Textbook: Numerical Analysis, by Burden and Faires
Many problems in science are described by differential equations. Very few of these equations can actually be solved analyticaly. Thus, the numerical solution to these equations is very important. The first half of this course will deal with the numerical solution to ordinary differential equations (ODE's). We will discuss several numerical algorithms that are typically used for the solution of ODE's. In particular, we will discuss accuracy, stability, and convergence behaviour of the different methods. The material covered will be most of section 5 of the textbook. In the second half of the course, we will discuss the numerical solutions to linear systems of equations. This will involve iterative solutions of linear equations. These will be selected sections of chapter 7 of the textbook. We will also discuss approximation theory (chapter 8). In particular, we will discuss least square approximations.
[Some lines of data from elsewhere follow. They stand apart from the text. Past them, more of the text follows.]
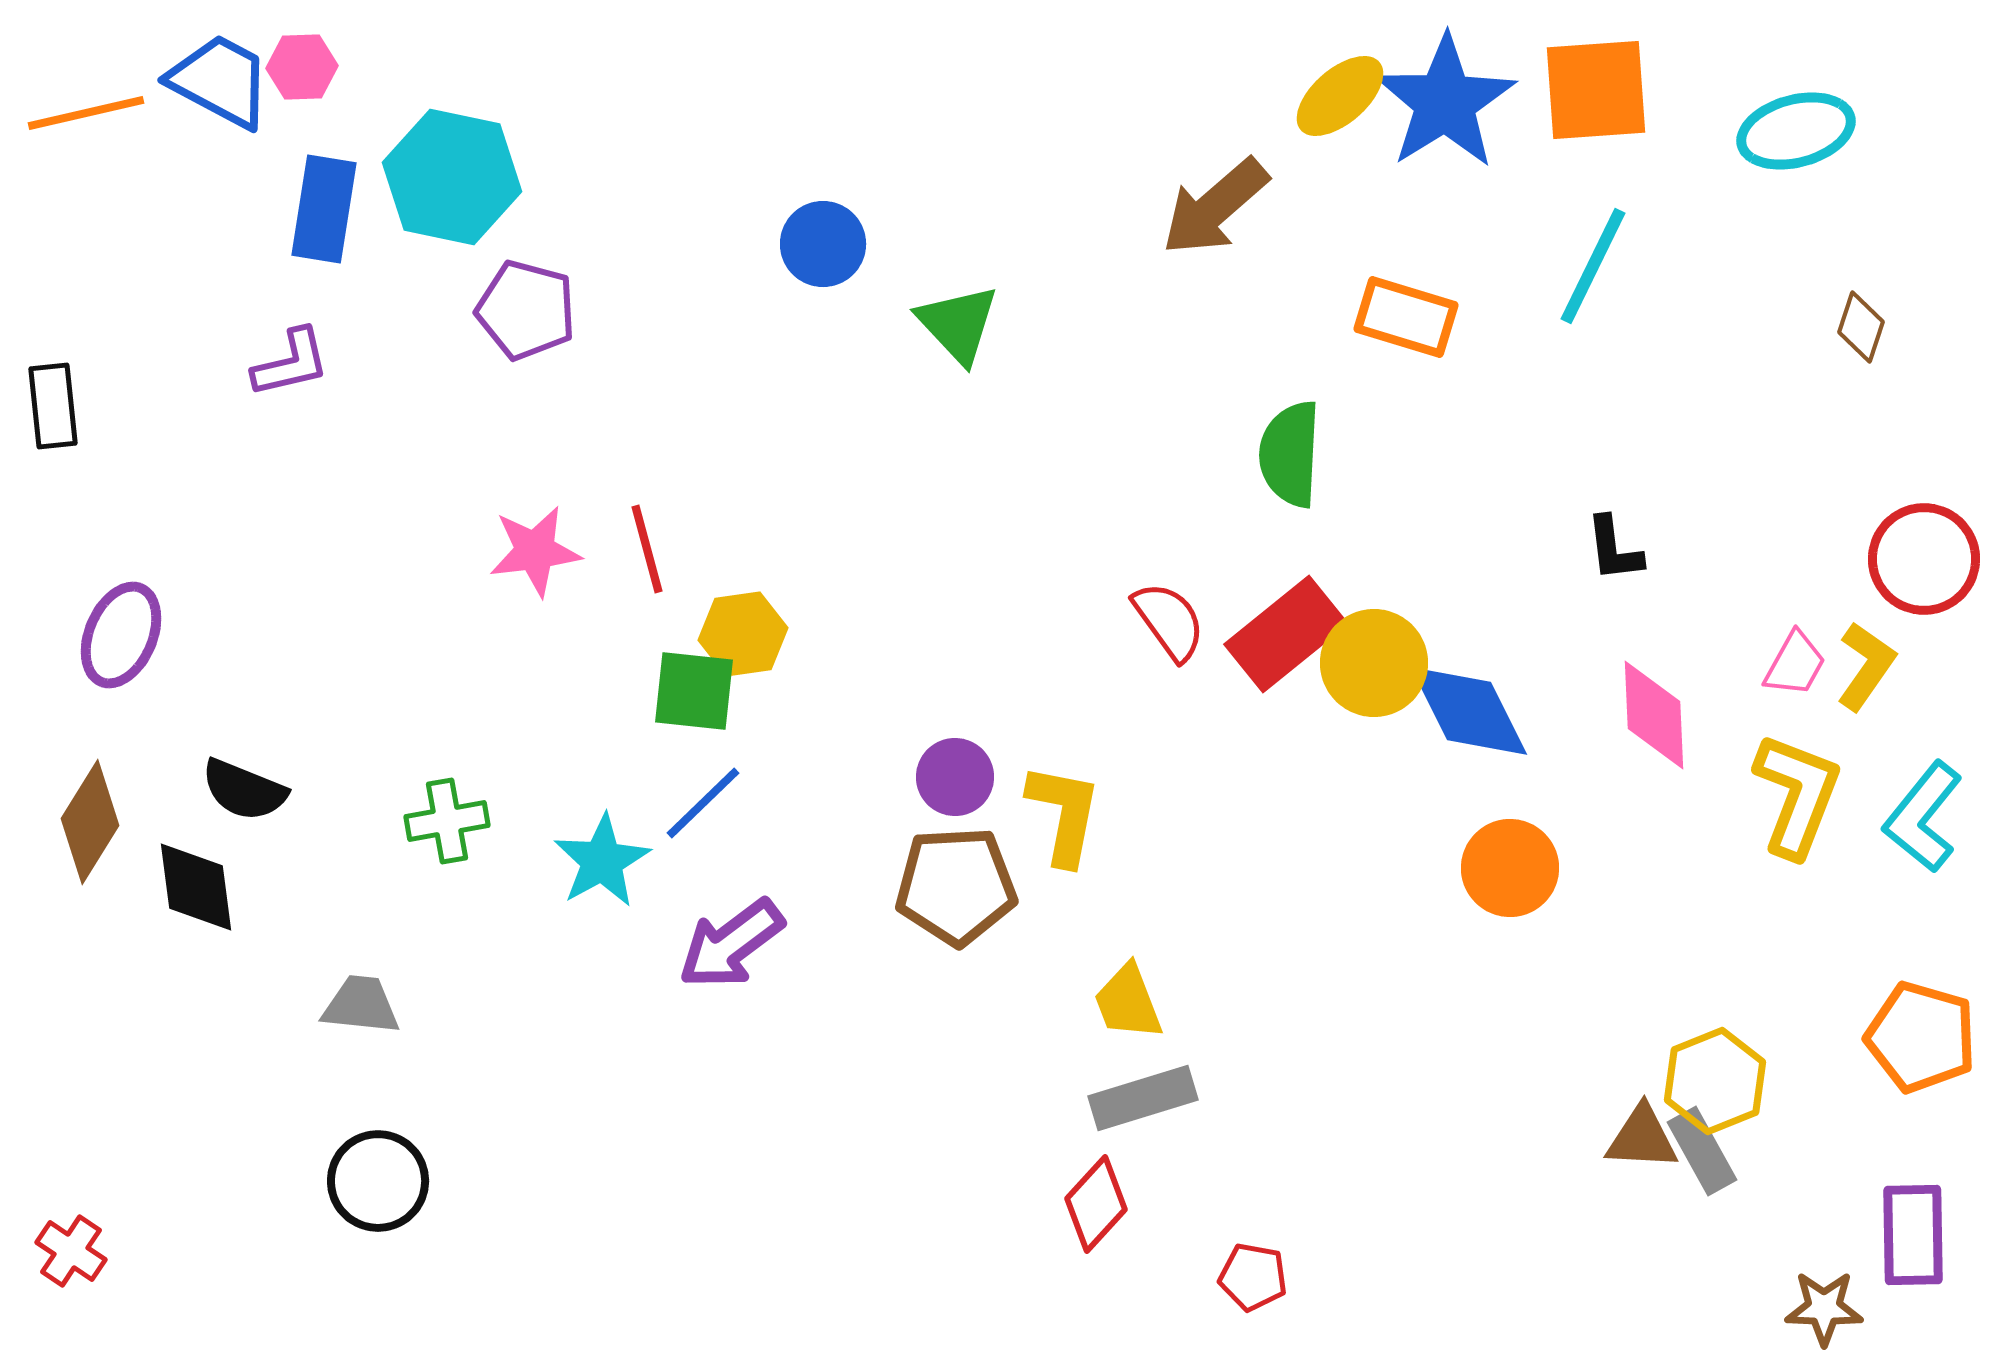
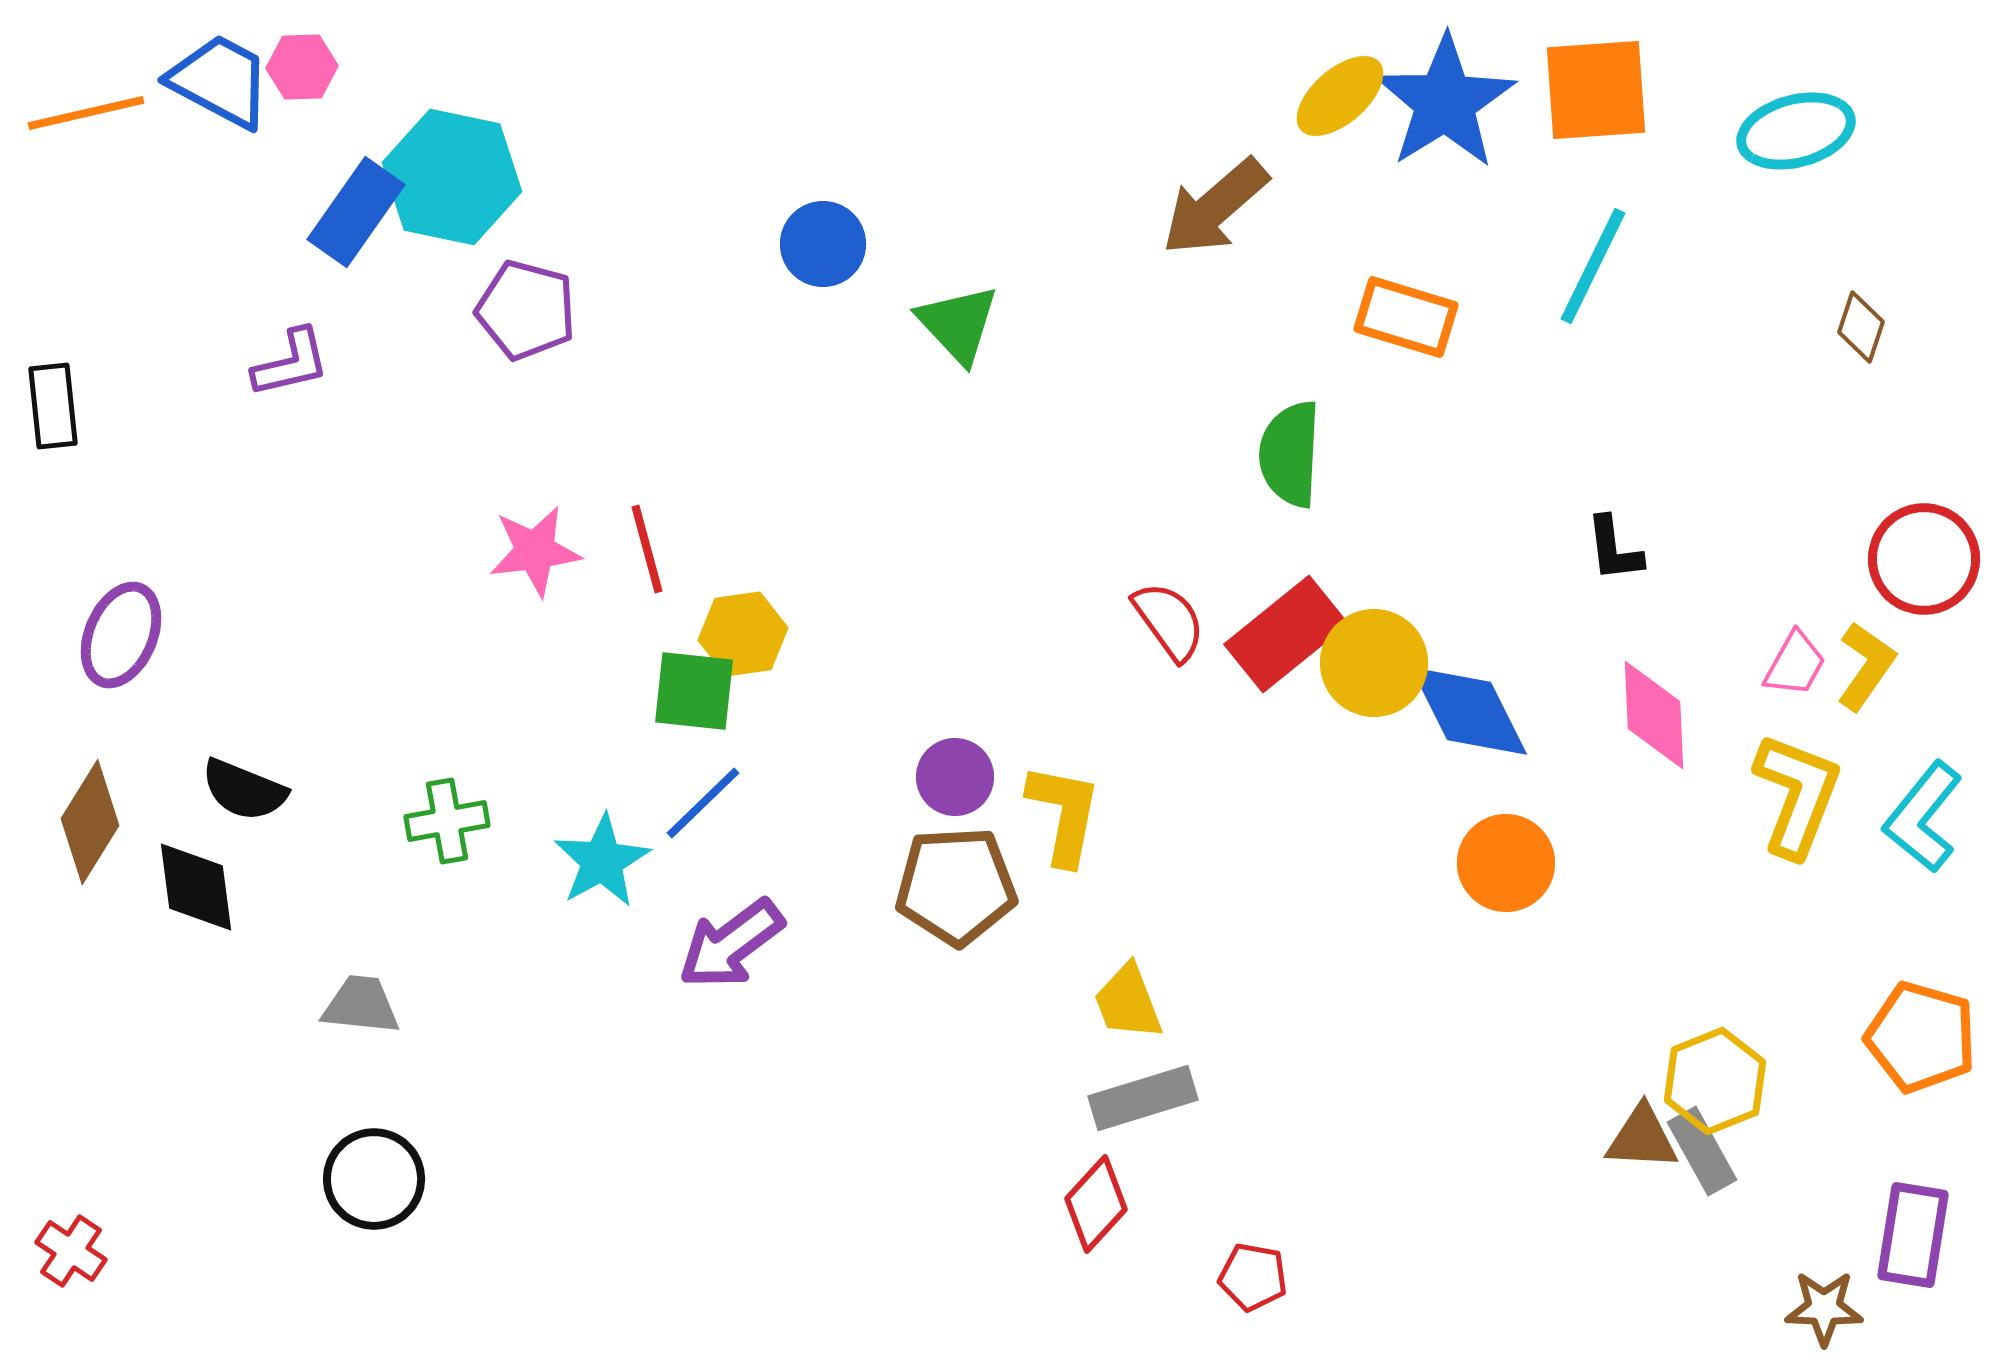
blue rectangle at (324, 209): moved 32 px right, 3 px down; rotated 26 degrees clockwise
orange circle at (1510, 868): moved 4 px left, 5 px up
black circle at (378, 1181): moved 4 px left, 2 px up
purple rectangle at (1913, 1235): rotated 10 degrees clockwise
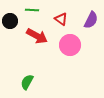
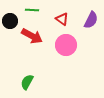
red triangle: moved 1 px right
red arrow: moved 5 px left
pink circle: moved 4 px left
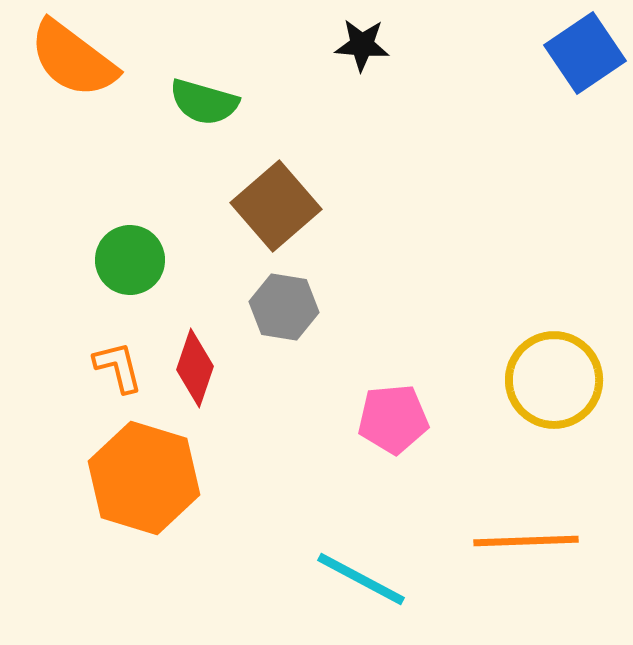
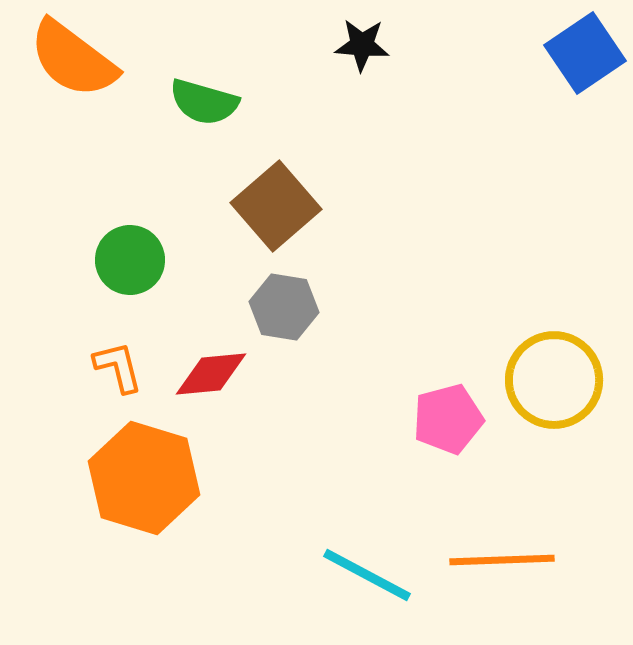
red diamond: moved 16 px right, 6 px down; rotated 66 degrees clockwise
pink pentagon: moved 55 px right; rotated 10 degrees counterclockwise
orange line: moved 24 px left, 19 px down
cyan line: moved 6 px right, 4 px up
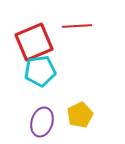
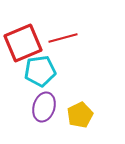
red line: moved 14 px left, 12 px down; rotated 12 degrees counterclockwise
red square: moved 11 px left, 1 px down
purple ellipse: moved 2 px right, 15 px up
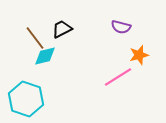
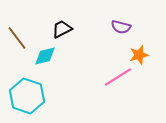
brown line: moved 18 px left
cyan hexagon: moved 1 px right, 3 px up
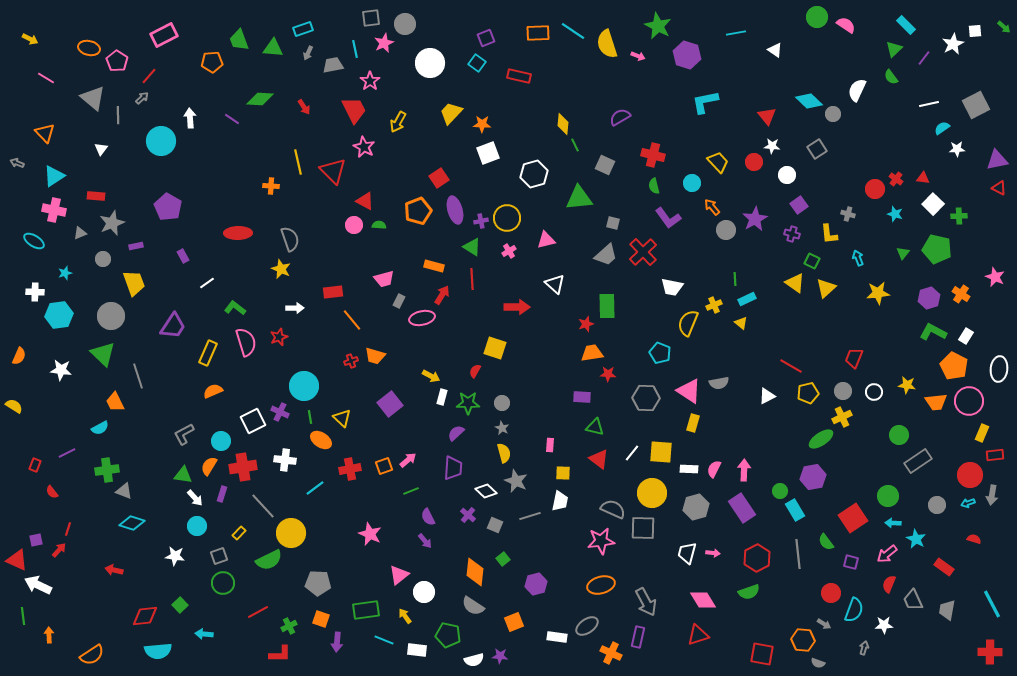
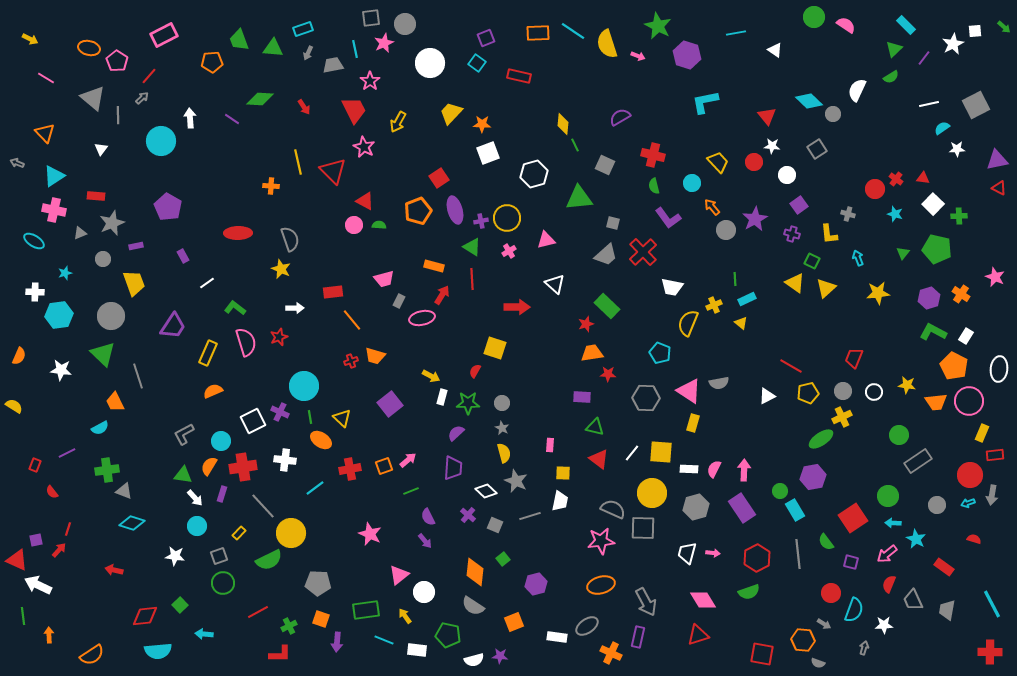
green circle at (817, 17): moved 3 px left
green semicircle at (891, 77): rotated 84 degrees counterclockwise
green rectangle at (607, 306): rotated 45 degrees counterclockwise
During class, we will discuss the theory to many of the numerical methods. Some examples of algorithms will be given as well. It will then be a significant part of the homework assignments to use and implement the algorithms discussed. It is strongly encouraged that the numerics problems are done using Matlab. We will also give some support if you want to use C++ or FORTRAN. There won't be any support if you plan to use another programming language. An introduction to Matlab will be given in the first discussion period.
Prerequisites: Lower division mathematics course sequence
Other Suggested Reading:
K.E. Atkinson, An Introduction to Numerical Analysis, Wiley, New York, 1989.
Numerical Recipes, various versions.